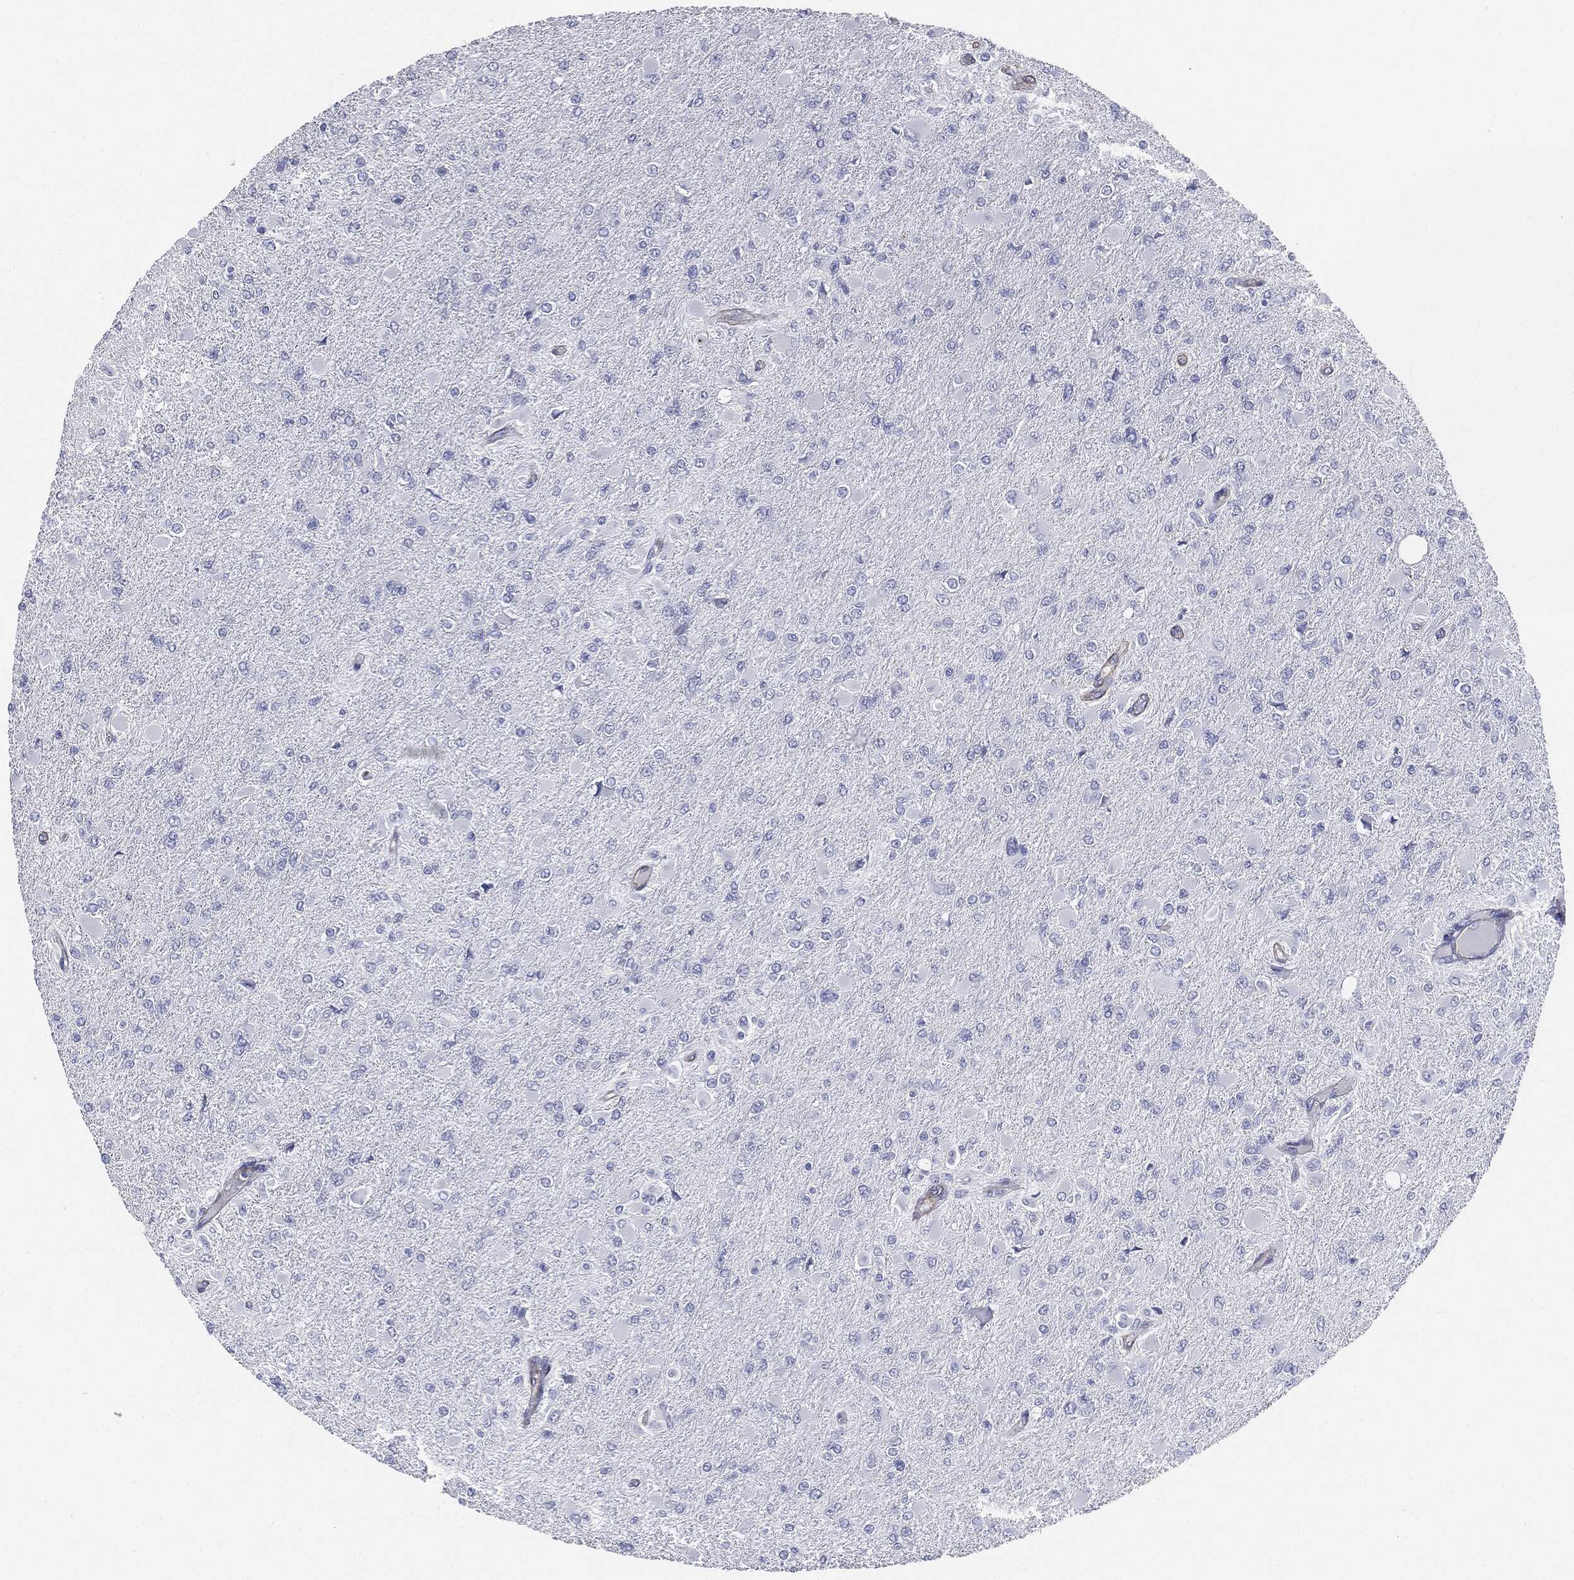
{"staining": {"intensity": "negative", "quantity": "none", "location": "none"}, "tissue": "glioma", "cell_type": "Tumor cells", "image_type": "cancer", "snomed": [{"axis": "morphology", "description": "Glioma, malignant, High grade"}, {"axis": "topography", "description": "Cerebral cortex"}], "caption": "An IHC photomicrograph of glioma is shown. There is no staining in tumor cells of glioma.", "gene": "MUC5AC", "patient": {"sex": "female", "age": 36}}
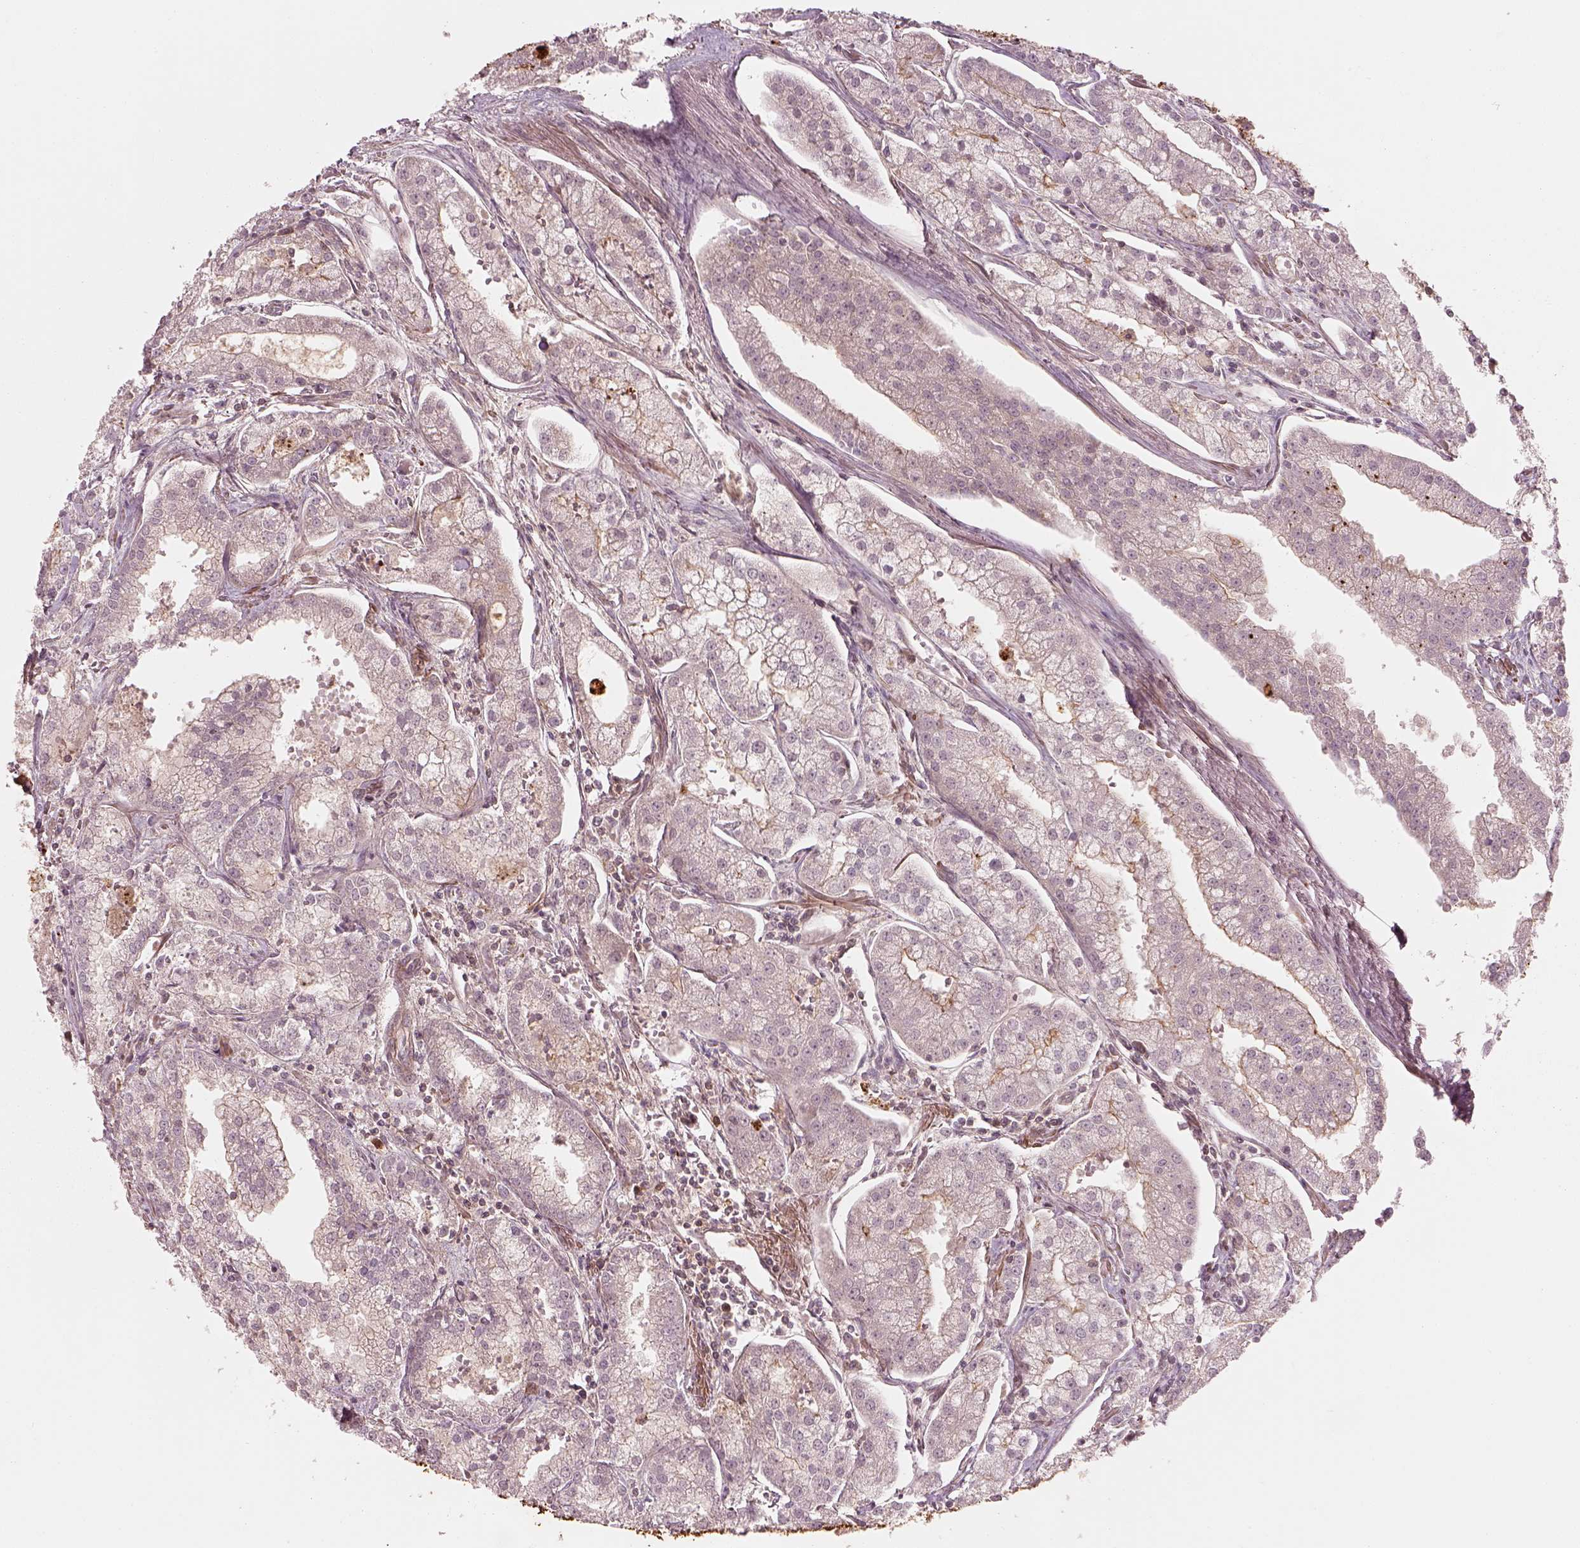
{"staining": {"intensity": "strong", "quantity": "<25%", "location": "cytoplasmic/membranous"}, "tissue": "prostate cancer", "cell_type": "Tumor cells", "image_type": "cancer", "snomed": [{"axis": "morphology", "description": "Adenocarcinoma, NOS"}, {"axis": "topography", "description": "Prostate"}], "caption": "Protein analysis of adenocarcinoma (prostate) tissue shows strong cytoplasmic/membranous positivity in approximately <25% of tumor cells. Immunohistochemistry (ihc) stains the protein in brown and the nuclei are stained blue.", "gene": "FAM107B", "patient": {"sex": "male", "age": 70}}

------------------------------------

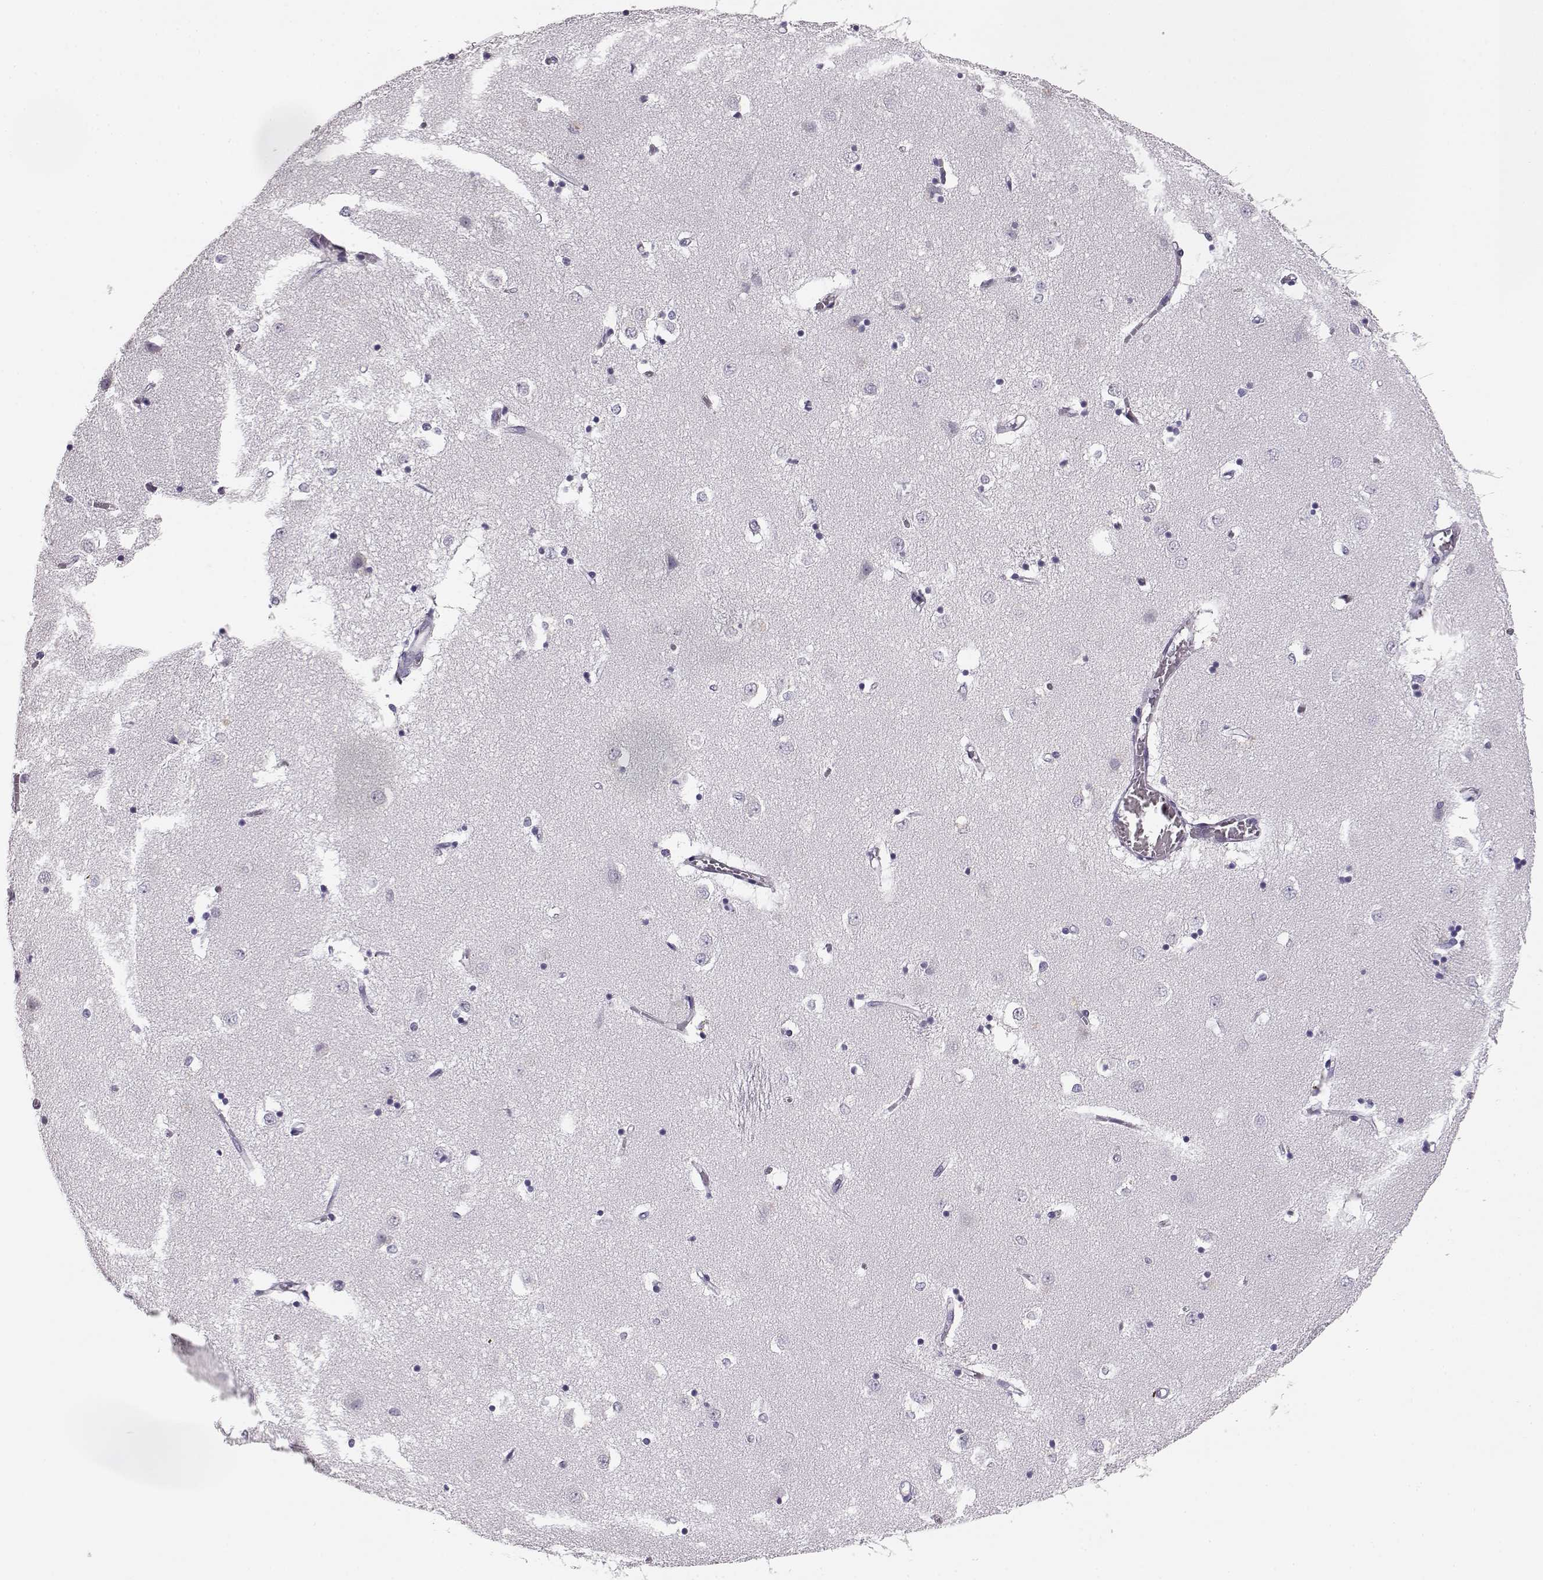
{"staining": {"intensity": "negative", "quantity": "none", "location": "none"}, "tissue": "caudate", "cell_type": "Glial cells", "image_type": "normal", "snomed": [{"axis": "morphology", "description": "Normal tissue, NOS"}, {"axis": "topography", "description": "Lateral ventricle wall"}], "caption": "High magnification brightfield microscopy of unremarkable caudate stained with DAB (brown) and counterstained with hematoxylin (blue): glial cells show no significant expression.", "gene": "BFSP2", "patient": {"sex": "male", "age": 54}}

------------------------------------

_HOW TO COMPLETE THIS TASK_
All lines of the listing holding the string "brown" must be returned, copied as they stand.

_ANSWER TO THIS EXERCISE_
{"staining": {"intensity": "strong", "quantity": "<25%", "location": "cytoplasmic/membranous"}, "tissue": "prostate cancer", "cell_type": "Tumor cells", "image_type": "cancer", "snomed": [{"axis": "morphology", "description": "Adenocarcinoma, NOS"}, {"axis": "topography", "description": "Prostate"}], "caption": "Protein analysis of adenocarcinoma (prostate) tissue shows strong cytoplasmic/membranous positivity in approximately <25% of tumor cells. Immunohistochemistry (ihc) stains the protein in brown and the nuclei are stained blue.", "gene": "FAM107B", "patient": {"sex": "male", "age": 70}}
{"staining": {"intensity": "negative", "quantity": "none", "location": "none"}, "tissue": "caudate", "cell_type": "Glial cells", "image_type": "normal", "snomed": [{"axis": "morphology", "description": "Normal tissue, NOS"}, {"axis": "topography", "description": "Lateral ventricle wall"}], "caption": "High magnification brightfield microscopy of unremarkable caudate stained with DAB (brown) and counterstained with hematoxylin (blue): glial cells show no significant expression.", "gene": "BFSP2", "patient": {"sex": "male", "age": 54}}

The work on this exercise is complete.